Re: [RFC PATCH net-next 1/3] net: phy: don't bind genphy in phy_attach_direct if the specific driver defers probe

From: Vladimir Oltean
Date: Sat Sep 04 2021 - 20:45:00 EST


On Sun, Sep 05, 2021 at 12:25:40AM +0100, Russell King (Oracle) wrote:
> On Sun, Sep 05, 2021 at 12:59:05AM +0300, Vladimir Oltean wrote:
> > [ again, trimming the CC list, because I assume most people don't care,
> > and if they do, the mailing lists are there for that ]
> >
> > On Fri, Sep 03, 2021 at 11:06:23PM +0100, Russell King (Oracle) wrote:
> > > On Fri, Sep 03, 2021 at 11:48:22PM +0300, Vladimir Oltean wrote:
> > > > On Fri, Sep 03, 2021 at 01:04:19AM +0100, Russell King (Oracle) wrote:
> > > > > Removing a lock and then running the kernel is a down right stupid
> > > > > way to test to see if a lock is necessary.
> > > > >
> > > > > That approach is like having built a iron bridge, covered it in paint,
> > > > > then you remove most the bolts, and then test to see whether it's safe
> > > > > for vehicles to travel over it by riding your bicycle across it and
> > > > > declaring it safe.
> > > > >
> > > > > Sorry, but if you think "remove lock, run kernel, if it works fine
> > > > > the lock is unnecessary" is a valid approach, then you've just
> > > > > disqualified yourself from discussing this topic any further.
> > > > > Locking is done by knowing the code and code analysis, not by
> > > > > playing "does the code fail if I remove it" games. I am utterly
> > > > > shocked that you think that this is a valid approach.
> > > >
> > > > ... and this is exactly why you will no longer get any attention from me
> > > > on this topic. Good luck.
> > >
> > > Good, because your approach to this to me reads as "I don't think you
> > > know what the hell you're doing so I'm going to remove a lock to test
> > > whether it is needed." Effectively, that action is an insult towards
> > > me as the author of that code.
> >
> > The reason why you aren't getting any of my attention is your attitude,
> > in case it was not clear.
> >
> > You've transformed a few words I said and which were entirely
> > reasonable, "I don't know exactly why the SFP bus needs the rtnl_mutex,
> > I've removed those locks and will see what fails tomorrow", into a soap
> > opera based on something I did not say.
>
> You really don't understand, do you.
>
> I will say again: you can not remove a lock and then run-time test
> to see whether that lock is required. It doesn't just work like that,
> and the more you persist to assert that it does, the more stupid you
> look to all those who have had years of kernel programming experience.
> So please continue...

※

__TASKS TO PERFORM__.
- a) In the thread, why does Russell King say that removing a lock and running the kernel is not a valid way to tell whether the lock is needed? Answer in one to three sentences.
- b) Reproduce the stretch of the thread from "From: Vladimir Oltean" through "lock is necessary.".

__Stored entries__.
※

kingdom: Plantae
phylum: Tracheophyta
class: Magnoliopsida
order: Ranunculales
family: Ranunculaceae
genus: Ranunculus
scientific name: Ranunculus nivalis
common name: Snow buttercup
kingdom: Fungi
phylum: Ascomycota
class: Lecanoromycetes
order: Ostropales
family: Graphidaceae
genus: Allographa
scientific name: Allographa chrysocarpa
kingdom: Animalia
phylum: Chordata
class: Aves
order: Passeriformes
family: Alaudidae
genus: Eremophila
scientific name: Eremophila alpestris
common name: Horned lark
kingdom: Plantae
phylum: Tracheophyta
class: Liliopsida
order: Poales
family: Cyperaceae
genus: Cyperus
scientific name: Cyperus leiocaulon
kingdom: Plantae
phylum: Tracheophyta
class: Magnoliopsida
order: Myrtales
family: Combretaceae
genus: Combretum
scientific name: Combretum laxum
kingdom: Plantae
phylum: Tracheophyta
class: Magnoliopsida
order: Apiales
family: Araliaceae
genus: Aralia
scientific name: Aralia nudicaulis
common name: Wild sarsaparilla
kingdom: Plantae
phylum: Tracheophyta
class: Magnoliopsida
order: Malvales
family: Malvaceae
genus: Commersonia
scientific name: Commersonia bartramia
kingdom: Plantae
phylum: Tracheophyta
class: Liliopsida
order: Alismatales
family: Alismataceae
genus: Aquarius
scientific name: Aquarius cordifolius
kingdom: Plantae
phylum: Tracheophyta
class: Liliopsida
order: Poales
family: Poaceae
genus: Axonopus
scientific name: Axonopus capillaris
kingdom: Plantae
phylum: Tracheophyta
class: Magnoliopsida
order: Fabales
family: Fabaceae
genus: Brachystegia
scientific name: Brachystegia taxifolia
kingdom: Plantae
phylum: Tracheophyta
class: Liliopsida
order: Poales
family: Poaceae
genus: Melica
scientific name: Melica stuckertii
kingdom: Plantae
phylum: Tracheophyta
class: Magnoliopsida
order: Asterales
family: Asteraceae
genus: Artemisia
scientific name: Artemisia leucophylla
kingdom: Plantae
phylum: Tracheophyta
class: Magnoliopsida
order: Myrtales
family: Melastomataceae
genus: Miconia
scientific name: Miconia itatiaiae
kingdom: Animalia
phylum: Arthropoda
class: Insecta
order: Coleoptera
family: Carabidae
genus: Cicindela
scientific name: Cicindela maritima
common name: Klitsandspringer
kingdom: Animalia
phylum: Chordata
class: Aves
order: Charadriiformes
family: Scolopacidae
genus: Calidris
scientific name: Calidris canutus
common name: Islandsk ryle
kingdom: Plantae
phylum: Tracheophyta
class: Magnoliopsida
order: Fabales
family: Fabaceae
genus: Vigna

※

__EXERCISE RESULTS__.
- a) He says locking is worked out by knowing and analyzing the code, not by seeing whether the code fails once the lock is removed. He likens the test to removing most of the bolts from a painted iron bridge, riding a bicycle across it, and declaring it safe for vehicles.

- b)
From: Vladimir Oltean
Date: Sat Sep 04 2021 - 20:45:00 EST


On Sun, Sep 05, 2021 at 12:25:40AM +0100, Russell King (Oracle) wrote:
> On Sun, Sep 05, 2021 at 12:59:05AM +0300, Vladimir Oltean wrote:
> > [ again, trimming the CC list, because I assume most people don't care,
> > and if they do, the mailing lists are there for that ]
> >
> > On Fri, Sep 03, 2021 at 11:06:23PM +0100, Russell King (Oracle) wrote:
> > > On Fri, Sep 03, 2021 at 11:48:22PM +0300, Vladimir Oltean wrote:
> > > > On Fri, Sep 03, 2021 at 01:04:19AM +0100, Russell King (Oracle) wrote:
> > > > > Removing a lock and then running the kernel is a down right stupid
> > > > > way to test to see if a lock is necessary.